_Görev Listesi_.
1. İstiklal Marşı'nın yazılışını anlatan aşağıdaki metne göre yurdun önemli bir kısmını işgal altında tutan milletleri sıralayın.
2. Aşağıdaki İstiklal Marşı'nın yazılış sürecini anlatan metni, son cümlesinden sonra gelecek şekilde sürdürün.

_Verilen Metin_.
1920 yılında anayurt topraklarının büyük bir kısmı işgal altında, İstanbul ve Boğazlarda müttefiklerin ortak işgali söz konusudur. Yurdun önemli bir kısmı Yunan, İtalyan, Fransız, İngiliz işgalinde iken düşman ilerlemesini yavaşlatması beklenen çetelerin düzenli bir orduyu alt etmesi mümkün değildir. Ankara, düzenli ordu kurma çalışmaları yapmaktadır ve bütün milletin gözü ve beklentisi ordu üzerindedir. En ufak bir askeri başarısızlık moral bozmakta ve askerin moral ve motivasyonu düşmektedir. Çarpışma isteği olmayan hiçbir ordu, modern savaş araçlarına dahi sahip olsa savaşı kazanamaz. Sarıhan (2002, s. 10) “Korkma” diye başlayan “İstiklal Marşı”nın “kahraman ordumuza” ithaf edilmiş olmasını bu savaş dönemine bağlamaktadır. Dönemdeki bazı yerel gazeteler, düşmanın alt edileceğini, halkın direnmesi ve birlik olması gerektiğine ilişkin yayınlar yapmakta, askere cesaret aşılamaya çalışmaktadır. Büyük Millet Meclisi bir “İrşat” (propaganda) komisyonu kurarak, gazete ve dergilere yardım edilmesi, broşür ve bildiriler hazırlanmasına karar verir. Anadolu'da sık sık mitingler yapılmakta, camilerde ise vaazlar verilmektedir. Halkın doğru bilgilendirilmesi amacı ile Anadolu Ajansı kurulmuştur (Sarıhan, 2002, s. 11). İşte böylesine moral ve cesarete ihtiyaç duyulan bir dönemde ulusal bir marşın ihtiyacı ön planda olmuş, dönemin Maarif Vekaletince (Milli Eğitim Bakanlığı) 1921 yılında bir ulusal marş yarışması açılmış, güfte için beş yüz liralık ödül konulmuştur (Bilgin ve Özay, 2010, s. 9). Verilen altı aylık sürenin sonunda yarışmaya 724 şiir katılmıştır. Ankara'da Taceddin Dergahevi'nde ikamet eden Burdur mebusu (milletvekili) Mehmet Akif (Ersoy) Bey ise mebus olduğu için bu yarışmaya katılmaz. Yarışmaya katılmamasının en büyük sebebi ise mebus olması değil verilecek para ödülüdür. Marşın güfte yarışmasına 724 şiir gelmiş olmasına rağmen hiçbiri ülke şartlarına uygun bulunmamıştır. Bu yarışmayı kazanacak şiir bir milletin İstiklalini anlatacak, onu temsil edecek kadar güzel olmalı idi. Şairinin de geçmişinde ve geleceğinde böylesi bir nişanı taşımaya engel hiçbir kötü hali görülmemeliydi (Tartan, 2002, s. 85). Bunun üzerine Mehmet Akif Ersoy’dan İstiklal Marşı’nı yazması şahsen istenmiştir. Dönemin Maarif Vekili (Milli Eğitim Bakanı) Hamdullah Subhi, 5 Şubat 1921 senesinde Ersoy’a durumu anlatan bir mektup yazmıştır.

_Sağlanan Veriler_.
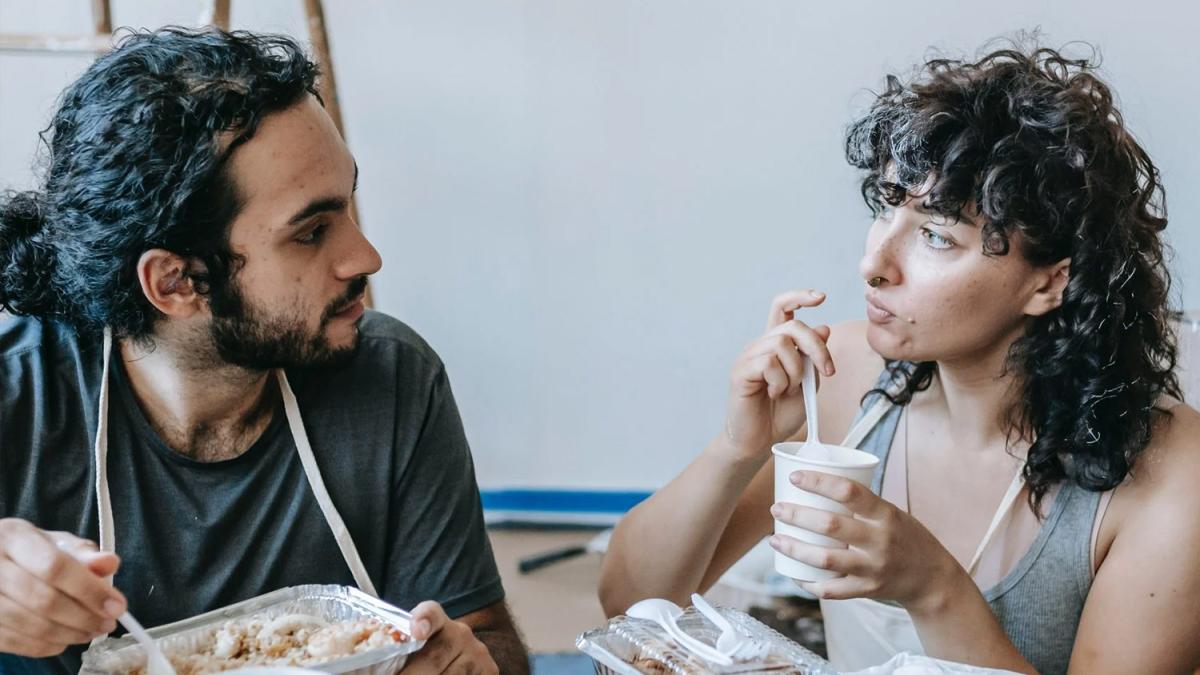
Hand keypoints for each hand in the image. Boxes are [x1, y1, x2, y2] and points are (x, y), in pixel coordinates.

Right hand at [0, 518, 126, 656]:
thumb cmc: (27, 551)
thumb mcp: (54, 542)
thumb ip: (83, 553)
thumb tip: (109, 563)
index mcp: (13, 538)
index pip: (55, 567)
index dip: (90, 590)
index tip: (116, 605)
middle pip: (45, 600)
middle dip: (85, 616)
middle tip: (108, 622)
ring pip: (33, 626)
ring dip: (71, 634)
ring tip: (93, 630)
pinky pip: (18, 643)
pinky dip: (49, 645)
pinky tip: (67, 637)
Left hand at [404, 601, 497, 673]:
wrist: (462, 659)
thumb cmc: (426, 657)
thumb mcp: (413, 649)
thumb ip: (398, 650)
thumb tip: (370, 667)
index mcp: (436, 621)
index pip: (430, 613)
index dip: (423, 620)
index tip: (416, 632)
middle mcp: (459, 633)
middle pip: (433, 659)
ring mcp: (477, 654)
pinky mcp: (489, 671)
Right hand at [723, 290, 834, 460]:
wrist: (760, 441)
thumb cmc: (781, 414)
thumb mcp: (808, 384)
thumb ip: (814, 359)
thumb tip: (824, 328)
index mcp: (775, 345)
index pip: (782, 308)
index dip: (800, 297)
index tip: (821, 298)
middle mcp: (759, 346)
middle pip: (793, 327)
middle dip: (817, 348)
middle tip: (827, 372)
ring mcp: (747, 357)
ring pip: (781, 345)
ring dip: (796, 371)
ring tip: (789, 390)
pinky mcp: (740, 372)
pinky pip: (768, 363)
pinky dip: (780, 382)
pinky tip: (775, 395)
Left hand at [767, 470, 961, 610]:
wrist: (932, 578)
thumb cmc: (904, 537)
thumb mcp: (891, 513)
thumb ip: (860, 504)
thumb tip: (815, 483)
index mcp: (885, 514)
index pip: (849, 491)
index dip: (819, 482)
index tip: (795, 476)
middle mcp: (879, 541)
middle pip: (831, 526)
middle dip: (797, 515)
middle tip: (777, 508)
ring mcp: (873, 568)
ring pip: (825, 559)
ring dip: (795, 549)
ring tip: (775, 539)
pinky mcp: (867, 590)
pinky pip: (831, 589)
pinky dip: (808, 582)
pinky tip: (793, 572)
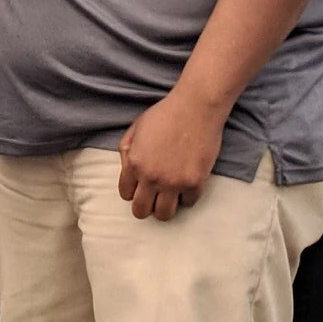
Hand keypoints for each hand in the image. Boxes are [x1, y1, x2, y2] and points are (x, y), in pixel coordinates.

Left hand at [117, 90, 226, 221]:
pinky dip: (187, 196)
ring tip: (170, 196)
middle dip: (146, 205)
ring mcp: (173, 182)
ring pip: (164, 215)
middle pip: (141, 211)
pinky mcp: (195, 183)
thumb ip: (127, 151)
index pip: (126, 194)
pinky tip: (188, 183)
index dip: (134, 191)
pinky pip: (188, 203)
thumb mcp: (137, 128)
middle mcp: (151, 177)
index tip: (142, 187)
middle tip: (155, 197)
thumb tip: (127, 170)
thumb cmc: (166, 113)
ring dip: (166, 206)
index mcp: (135, 163)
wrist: (196, 106)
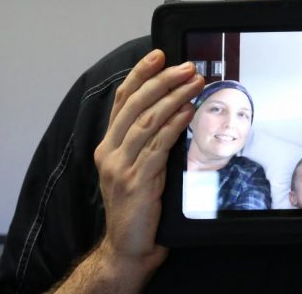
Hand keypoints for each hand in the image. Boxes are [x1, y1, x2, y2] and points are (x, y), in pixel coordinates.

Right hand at [91, 49, 203, 276]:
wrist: (129, 247)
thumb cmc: (138, 206)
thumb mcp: (138, 166)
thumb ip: (148, 140)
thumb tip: (176, 106)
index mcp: (107, 146)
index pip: (122, 100)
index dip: (140, 74)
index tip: (159, 55)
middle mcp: (109, 152)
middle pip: (135, 105)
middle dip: (162, 81)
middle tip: (186, 66)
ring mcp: (120, 167)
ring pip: (147, 121)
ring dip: (174, 98)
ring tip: (194, 82)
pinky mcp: (136, 181)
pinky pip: (157, 146)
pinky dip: (174, 125)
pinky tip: (188, 112)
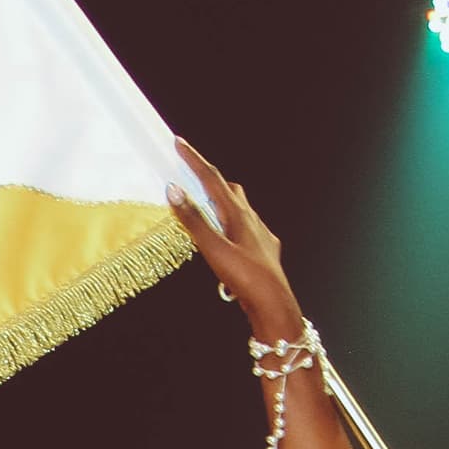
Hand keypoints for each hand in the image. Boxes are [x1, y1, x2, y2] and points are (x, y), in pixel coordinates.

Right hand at [165, 140, 302, 335]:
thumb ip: (194, 221)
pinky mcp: (263, 251)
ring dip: (222, 204)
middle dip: (211, 180)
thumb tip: (174, 191)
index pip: (212, 179)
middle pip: (230, 190)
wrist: (274, 304)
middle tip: (192, 176)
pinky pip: (246, 231)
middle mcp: (252, 220)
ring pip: (240, 210)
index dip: (195, 160)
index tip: (179, 144)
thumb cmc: (246, 278)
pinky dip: (232, 228)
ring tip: (206, 209)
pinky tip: (228, 242)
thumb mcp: (214, 249)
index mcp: (238, 214)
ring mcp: (260, 235)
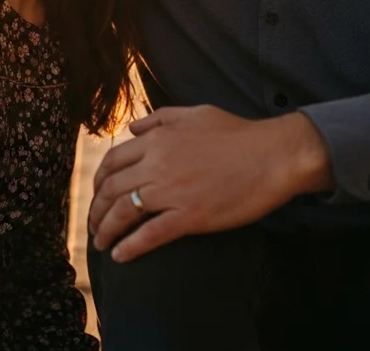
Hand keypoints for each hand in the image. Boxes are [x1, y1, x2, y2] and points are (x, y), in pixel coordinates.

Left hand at [87, 106, 332, 262]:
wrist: (274, 155)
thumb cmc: (239, 134)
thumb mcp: (195, 113)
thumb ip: (160, 119)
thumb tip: (132, 129)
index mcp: (158, 139)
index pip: (112, 162)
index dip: (98, 182)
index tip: (97, 196)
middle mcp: (158, 164)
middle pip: (111, 189)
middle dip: (96, 210)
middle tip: (95, 225)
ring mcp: (173, 191)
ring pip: (124, 212)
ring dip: (106, 230)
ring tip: (102, 243)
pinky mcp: (190, 216)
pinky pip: (150, 235)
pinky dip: (130, 247)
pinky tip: (120, 256)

_Çözümler_.
1. Yunan, İtalyan, Fransız, İngiliz

2.
(6)

Pek aziz ve muhterem efendim,

İstiklal Marşı için açılan müsabakaya iştirak buyurmamalarındaki sebebin izalesi için pek çok tedbirler vardır. Zat-ı üstadanelerinin matlup şiiri vücuda getirmeleri maksadın husulü için son çare olarak kalmıştır. Asıl endişenizin icap ettiği ne varsa hepsini yaparız. Memleketi bu müesir telkin ve tehyic vasıtasından mahrum bırakmamanızı rica ve bu vesile ile en derin hürmet ve muhabbetimi arz ve tekrar eylerim efendim (Erdoğan, 2011, s. 147-148).

Bu mektubun üzerine Ersoy verilecek para ödülünü bağışlamak üzere kabul ederek iki gün içinde şiiri tamamlamıştır. 12 Mart 1921 günü Türkiye Büyük Millet Meclisinde oylamaya sunularak gözyaşları ile ayakta alkışlanmış ve istek üzerine dört kez üst üste okunmuştur. Bu gözyaşları ve coşkunun sebebi, İstiklal Savaşı’na bütün varlığı ile katılan Ersoy’un bu savaşa katılanların duygu ve inançlarına sahip olduğu için onlara en iyi tercüman olmuş olmasıdır. Ersoy’un bu şiirde yaptığı, o yıllara en olgun seviyeye ulaşan şiir kudretiyle bu ortak imana, milletin benimseyebileceği bir şekilde üslup ve ifade vermesi olmuştur (Kaplan, 1986, s. 56). Çünkü “İstiklâl Marşı”, metin olarak bir hayat kovanının içinden sızan, oradan da bugünün hayatını yapan kolektif bir şuurun ifadesidir (Alev, 2014, s. 14). Ersoy, yarışmadan aldığı ödülü fakir çocuk ve kadınlara örgü öğretmek, bir gelir sağlamak gibi hayırlı amaçlar için kurulmuş olan Dar'ûl Mesai'ye bağışlamıştır.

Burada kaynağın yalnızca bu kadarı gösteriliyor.